WHAT IS NEEDED: In full and without change, transcribe the records below.

THE RECORDS:
* * *

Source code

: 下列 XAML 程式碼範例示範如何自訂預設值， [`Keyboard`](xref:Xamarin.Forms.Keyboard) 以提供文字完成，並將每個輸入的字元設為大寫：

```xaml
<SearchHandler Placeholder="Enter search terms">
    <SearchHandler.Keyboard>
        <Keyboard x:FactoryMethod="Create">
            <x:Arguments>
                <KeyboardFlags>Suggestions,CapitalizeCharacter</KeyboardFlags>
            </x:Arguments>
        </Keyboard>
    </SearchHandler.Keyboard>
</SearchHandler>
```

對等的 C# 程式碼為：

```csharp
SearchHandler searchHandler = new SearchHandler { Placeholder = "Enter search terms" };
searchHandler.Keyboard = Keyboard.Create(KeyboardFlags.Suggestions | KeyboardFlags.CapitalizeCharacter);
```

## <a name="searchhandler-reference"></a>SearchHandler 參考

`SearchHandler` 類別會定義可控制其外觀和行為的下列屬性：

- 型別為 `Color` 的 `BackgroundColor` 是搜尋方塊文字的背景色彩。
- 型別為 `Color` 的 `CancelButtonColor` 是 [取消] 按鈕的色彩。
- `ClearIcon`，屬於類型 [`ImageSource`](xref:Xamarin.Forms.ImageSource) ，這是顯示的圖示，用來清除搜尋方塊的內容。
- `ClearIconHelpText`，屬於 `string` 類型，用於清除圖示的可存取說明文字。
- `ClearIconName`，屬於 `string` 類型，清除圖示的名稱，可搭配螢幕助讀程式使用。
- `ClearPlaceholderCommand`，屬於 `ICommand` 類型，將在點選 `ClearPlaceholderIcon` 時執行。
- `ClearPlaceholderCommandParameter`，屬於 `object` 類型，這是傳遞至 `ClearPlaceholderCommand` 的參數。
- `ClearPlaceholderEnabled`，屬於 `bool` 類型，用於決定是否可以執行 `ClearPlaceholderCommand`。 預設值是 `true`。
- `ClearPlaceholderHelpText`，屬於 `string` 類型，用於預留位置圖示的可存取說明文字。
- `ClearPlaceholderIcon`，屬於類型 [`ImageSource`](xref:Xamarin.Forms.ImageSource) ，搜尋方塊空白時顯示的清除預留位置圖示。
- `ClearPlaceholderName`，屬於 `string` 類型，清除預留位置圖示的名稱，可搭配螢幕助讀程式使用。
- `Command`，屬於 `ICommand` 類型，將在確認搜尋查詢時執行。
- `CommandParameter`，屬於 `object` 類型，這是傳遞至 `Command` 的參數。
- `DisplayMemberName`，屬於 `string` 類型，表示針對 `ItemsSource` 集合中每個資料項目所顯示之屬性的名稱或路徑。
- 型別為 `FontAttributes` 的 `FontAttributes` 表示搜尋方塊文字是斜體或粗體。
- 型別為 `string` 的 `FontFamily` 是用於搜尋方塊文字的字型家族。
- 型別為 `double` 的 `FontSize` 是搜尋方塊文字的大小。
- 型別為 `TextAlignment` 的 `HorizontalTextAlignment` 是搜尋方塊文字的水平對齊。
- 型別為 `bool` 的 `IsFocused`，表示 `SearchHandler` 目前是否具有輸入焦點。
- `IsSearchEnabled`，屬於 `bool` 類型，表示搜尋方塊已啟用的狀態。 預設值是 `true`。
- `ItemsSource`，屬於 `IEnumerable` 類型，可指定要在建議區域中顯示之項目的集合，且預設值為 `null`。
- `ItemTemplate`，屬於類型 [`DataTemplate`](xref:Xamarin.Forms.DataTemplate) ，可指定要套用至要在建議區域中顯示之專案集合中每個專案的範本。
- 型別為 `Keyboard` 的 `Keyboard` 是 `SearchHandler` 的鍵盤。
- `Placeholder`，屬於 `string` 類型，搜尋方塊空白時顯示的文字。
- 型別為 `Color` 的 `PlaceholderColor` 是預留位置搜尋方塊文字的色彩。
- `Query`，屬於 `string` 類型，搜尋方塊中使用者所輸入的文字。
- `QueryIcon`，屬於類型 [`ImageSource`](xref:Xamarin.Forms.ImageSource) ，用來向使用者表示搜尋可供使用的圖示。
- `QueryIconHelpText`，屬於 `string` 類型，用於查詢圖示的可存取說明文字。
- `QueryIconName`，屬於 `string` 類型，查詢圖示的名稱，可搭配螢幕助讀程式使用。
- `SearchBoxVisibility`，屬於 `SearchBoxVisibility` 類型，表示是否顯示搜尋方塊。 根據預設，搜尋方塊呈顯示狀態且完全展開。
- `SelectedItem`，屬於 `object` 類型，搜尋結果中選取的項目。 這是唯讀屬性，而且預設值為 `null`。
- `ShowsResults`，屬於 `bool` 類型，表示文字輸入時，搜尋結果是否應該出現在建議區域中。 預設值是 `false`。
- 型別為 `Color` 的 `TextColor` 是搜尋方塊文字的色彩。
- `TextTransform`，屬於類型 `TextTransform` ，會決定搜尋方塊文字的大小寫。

* * *

SOLUTION:
Source code

: 下列 XAML 程式碼範例示範如何自訂預設值， [`Keyboard`](xref:Xamarin.Forms.Keyboard) 以提供文字完成，並將每個輸入的字元設為大寫：

```xaml
<SearchHandler Placeholder="Enter search terms">
    <SearchHandler.Keyboard>
        <Keyboard x:FactoryMethod="Create">
            <x:Arguments>
                <KeyboardFlags>Suggestions,CapitalizeCharacter</KeyboardFlags>
            </x:Arguments>
        </Keyboard>
    </SearchHandler.Keyboard>
</SearchHandler>
```

對等的 C# 程式碼為：

```csharp
SearchHandler searchHandler = new SearchHandler { Placeholder = "Enter search terms" };
searchHandler.Keyboard = Keyboard.Create(KeyboardFlags.Suggestions | KeyboardFlags.CapitalizeCharacter);
```

## <a name="searchhandler-reference"></a>SearchHandler 參考

`SearchHandler` 類別會定義可控制其外觀和行為的下列屬性：

- 型別為 `Color` 的 `BackgroundColor` 是搜尋方塊文字的背景色彩。
- 型別為 `Color` 的 `CancelButtonColor` 是 [取消] 按鈕的色彩。
- `ClearIcon`，屬於類型 [`ImageSource`](xref:Xamarin.Forms.ImageSource) ，這是顯示的圖示，用來清除搜尋方塊的內容。
- `ClearIconHelpText`，屬於 `string` 類型，用於清除圖示的可存取說明文字。
- `ClearIconName`，屬於 `string` 類型，清除圖示的名稱，可搭配螢幕助讀程式使用。
- `ClearPlaceholderCommand`，屬於 `ICommand` 類型，將在點選 `ClearPlaceholderIcon` 時執行。
- `ClearPlaceholderCommandParameter`，屬於 `object` 類型，這是傳遞至 `ClearPlaceholderCommand` 的參數。
- `ClearPlaceholderEnabled`，屬於 `bool` 類型，用於決定是否可以執行 `ClearPlaceholderCommand`。 預設值是 `true`。
- `ClearPlaceholderHelpText`，屬於 `string` 類型，用於預留位置圖示的可存取說明文字。
- `ClearPlaceholderIcon`，屬於類型 [`ImageSource`](xref:Xamarin.Forms.ImageSource) ，搜尋方塊空白時顯示的清除預留位置圖示。
- `ClearPlaceholderName`，屬於 `string` 類型，清除預留位置圖示的名稱，可搭配螢幕助讀程式使用。
- `Command`，屬於 `ICommand` 類型，將在確認搜尋查詢時執行。
- `CommandParameter`，屬於 `object` 類型，這是傳遞至 `Command` 的參數。
- `DisplayMemberName`，屬於 `string` 類型，表示針對 `ItemsSource` 集合中每個資料項目所顯示之屬性的名稱或路徑。
- 型別為 `FontAttributes` 的 `FontAttributes` 表示搜尋方塊文字是斜體或粗體。
- 型別為 `string` 的 `FontFamily` 是用於搜尋方塊文字的字型家族。
- 型別為 `double` 的 `FontSize` 是搜尋方塊文字的大小。
- 型別為 `TextAlignment` 的 `HorizontalTextAlignment` 是搜尋方塊文字的水平對齊。
- 型別為 `bool` 的 `IsFocused`，表示 `SearchHandler` 目前是否具有輸入焦點。
- `IsSearchEnabled`，屬於 `bool` 類型，表示搜尋方塊已啟用的狀態。 預設值是 `true`。
- `ItemsSource`，屬於 `IEnumerable` 類型，可指定要在建議區域中顯示之項目的集合，且預設值為 `null`。
- `ItemTemplate`，屬於類型 [`DataTemplate`](xref:Xamarin.Forms.DataTemplate) ，可指定要套用至要在建議區域中顯示之專案集合中每個專案的範本。
- 型別為 `Keyboard` 的 `Keyboard` 是 `SearchHandler` 的鍵盤。
- `Placeholder`，屬於 `string` 類型，搜尋方塊空白時顯示的文字。
- 型別為 `Color` 的 `PlaceholderColor` 是預留位置搜尋方塊文字的色彩。
- `Query`，屬於 `string` 類型，搜尋方塊中使用者所輸入的文字。
- `QueryIcon`，屬於類型 [`ImageSource`](xref:Xamarin.Forms.ImageSource) ，用來向使用者表示搜尋可供使用的圖示。
- `QueryIconHelpText`，屬於 `string` 類型，用於查詢圖示的可存取說明文字。
- `QueryIconName`，屬於 `string` 類型，查詢圖示的名稱，可搭配螢幕助讀程式使用。
- `SearchBoxVisibility`，屬於 `SearchBoxVisibility` 類型，表示是否顯示搜尋方塊。 根據預設，搜尋方塊呈顯示狀態且完全展開。
- `SelectedItem`，屬於 `object` 類型，搜尋結果中選取的項目。 這是唯讀屬性，而且預設值為 `null`。
- `ShowsResults`，屬於 `bool` 類型，表示文字輸入時，搜尋結果是否應該出現在建議區域中。 預設值是 `false`。
- 型別為 `Color` 的 `TextColor` 是搜尋方塊文字的色彩。
- `TextTransform`，屬於類型 `TextTransform` ，會決定搜尋方塊文字的大小寫。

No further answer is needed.